Theme: So what
Content: A follow-on from Sonnet 111 preoccupied with the author and his dismissive regard for his current shame.
Your love
and pity doth th' impression
fill
Which vulgar scandal stamped upon my
brow;
For what care I
who
calls
me well or ill,
So you o'er-green my
bad, my good allow?
Cute pun on impression as in the impression that others have of the author and a physical impression that can be literally filled (such as the frowns on the author's brow). It's possible that other meanings of impression (such as in printing) are intended aswell. Obvious pun on the author's name in calls me well or ill, especially as well and ill are both stressed syllables. A sonnet preoccupied with the author with 16 occurrences of me, my and I, plus the name-punning. The contrast between the impression of the author and what he is, is reflected in the contrasting love...pity, well...ill, bad...good pairings.
You are my
all the world,
and I
must strive
To know my shames
and praises from your tongue
None else to me,
nor I to none
alive,
That my
steeled sense or
changes, right or wrong.
- The contrasting continues with All...None, shames...praises, right...wrong
In so profound abyss
I throw all care
Of others' voices that my
adder's sense
To critic and to flatterer stopped are.
Mark how with my
neglect I do
dispense:
- Having opened Q1 & Q2 with You and Your, this quatrain breaks the pattern by having no reference to the subject before the Couplet resumes it with You.
- If Shakespeare uses a word twice he tends not to use the same meaning twice, as here: sense in line 8 means "nature" or "attitude" whilst sense in line 10 means "the sense of hearing".

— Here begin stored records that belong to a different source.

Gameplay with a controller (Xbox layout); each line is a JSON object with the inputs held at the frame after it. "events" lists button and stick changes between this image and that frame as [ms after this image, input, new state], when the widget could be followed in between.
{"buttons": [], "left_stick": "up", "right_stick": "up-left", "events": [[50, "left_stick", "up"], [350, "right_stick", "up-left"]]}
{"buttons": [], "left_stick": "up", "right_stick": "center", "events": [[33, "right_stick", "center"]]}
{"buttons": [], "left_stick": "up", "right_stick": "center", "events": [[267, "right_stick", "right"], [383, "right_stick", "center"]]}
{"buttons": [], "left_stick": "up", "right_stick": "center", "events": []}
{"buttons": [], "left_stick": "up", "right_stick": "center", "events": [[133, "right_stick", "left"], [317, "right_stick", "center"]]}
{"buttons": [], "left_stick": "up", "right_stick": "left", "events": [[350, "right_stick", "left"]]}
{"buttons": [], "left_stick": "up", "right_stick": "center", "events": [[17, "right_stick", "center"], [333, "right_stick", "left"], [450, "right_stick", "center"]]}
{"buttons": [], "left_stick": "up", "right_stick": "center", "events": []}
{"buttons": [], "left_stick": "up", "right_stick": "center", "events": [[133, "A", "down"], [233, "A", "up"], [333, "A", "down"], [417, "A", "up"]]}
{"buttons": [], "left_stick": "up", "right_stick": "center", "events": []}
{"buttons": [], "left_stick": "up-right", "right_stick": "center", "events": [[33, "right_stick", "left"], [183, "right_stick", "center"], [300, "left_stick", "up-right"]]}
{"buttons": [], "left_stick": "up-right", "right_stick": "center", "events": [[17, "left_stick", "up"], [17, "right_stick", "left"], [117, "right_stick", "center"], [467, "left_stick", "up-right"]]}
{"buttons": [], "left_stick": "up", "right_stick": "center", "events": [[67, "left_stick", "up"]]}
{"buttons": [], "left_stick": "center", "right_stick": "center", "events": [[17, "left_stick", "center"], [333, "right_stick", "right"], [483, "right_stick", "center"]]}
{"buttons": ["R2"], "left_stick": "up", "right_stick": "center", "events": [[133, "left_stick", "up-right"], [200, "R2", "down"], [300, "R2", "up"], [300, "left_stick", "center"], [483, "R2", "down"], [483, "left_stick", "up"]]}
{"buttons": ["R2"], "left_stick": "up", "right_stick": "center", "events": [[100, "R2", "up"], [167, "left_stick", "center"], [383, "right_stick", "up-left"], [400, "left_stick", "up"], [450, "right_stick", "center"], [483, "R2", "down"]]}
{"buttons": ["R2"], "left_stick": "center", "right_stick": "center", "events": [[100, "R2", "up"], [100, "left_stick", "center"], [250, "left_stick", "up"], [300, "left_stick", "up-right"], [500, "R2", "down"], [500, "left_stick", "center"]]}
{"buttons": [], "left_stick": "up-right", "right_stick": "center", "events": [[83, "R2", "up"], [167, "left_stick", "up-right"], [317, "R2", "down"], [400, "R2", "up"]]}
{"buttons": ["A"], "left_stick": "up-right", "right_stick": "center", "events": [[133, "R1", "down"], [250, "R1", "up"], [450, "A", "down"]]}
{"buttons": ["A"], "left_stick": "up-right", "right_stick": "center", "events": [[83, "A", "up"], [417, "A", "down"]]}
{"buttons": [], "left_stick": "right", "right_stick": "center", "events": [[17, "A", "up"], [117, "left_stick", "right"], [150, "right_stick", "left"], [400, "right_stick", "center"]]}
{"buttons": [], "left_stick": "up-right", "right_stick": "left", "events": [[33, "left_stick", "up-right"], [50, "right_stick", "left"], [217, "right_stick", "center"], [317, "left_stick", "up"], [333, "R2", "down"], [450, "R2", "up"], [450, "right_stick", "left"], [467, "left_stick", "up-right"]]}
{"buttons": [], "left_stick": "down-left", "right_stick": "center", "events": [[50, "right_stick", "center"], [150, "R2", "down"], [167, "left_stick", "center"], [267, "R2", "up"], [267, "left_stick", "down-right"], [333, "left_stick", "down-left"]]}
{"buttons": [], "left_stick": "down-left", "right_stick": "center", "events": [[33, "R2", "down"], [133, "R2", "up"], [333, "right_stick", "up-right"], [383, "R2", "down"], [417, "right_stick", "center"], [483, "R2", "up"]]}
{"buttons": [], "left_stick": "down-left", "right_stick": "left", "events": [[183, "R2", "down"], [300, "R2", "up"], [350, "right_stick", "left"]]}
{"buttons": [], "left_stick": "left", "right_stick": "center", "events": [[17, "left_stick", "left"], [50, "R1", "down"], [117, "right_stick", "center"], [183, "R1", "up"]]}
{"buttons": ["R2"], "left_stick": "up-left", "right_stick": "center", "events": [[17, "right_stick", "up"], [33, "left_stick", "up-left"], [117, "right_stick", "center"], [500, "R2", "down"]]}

- It is unclear whether the author is using the adder allusion just to represent his own deafness to the critics and flatterers (an adder's apparent lack of ears and defensive behaviour that can be misconstrued to mean it is deaf), or whether he is portraying himself generally as a snake, perceived or actual. This phrase appears to be inspired by Psalms 58:4: "they are like the deaf adder that stoppeth her ear; Which will not hearken to the voice of charmers, charming never so wisely" though this Biblical passage is disturbingly describing the wicked.
- The contrasting continues with critic...flatterer, voices...[deafness of an] adder.
You are so strongly
in my purpose
bred
That all the world
besides, methinks,
they're dead.
- The contrasting concludes with bred...dead (also used in 104 & 108) and all the world with line 5's my All the world.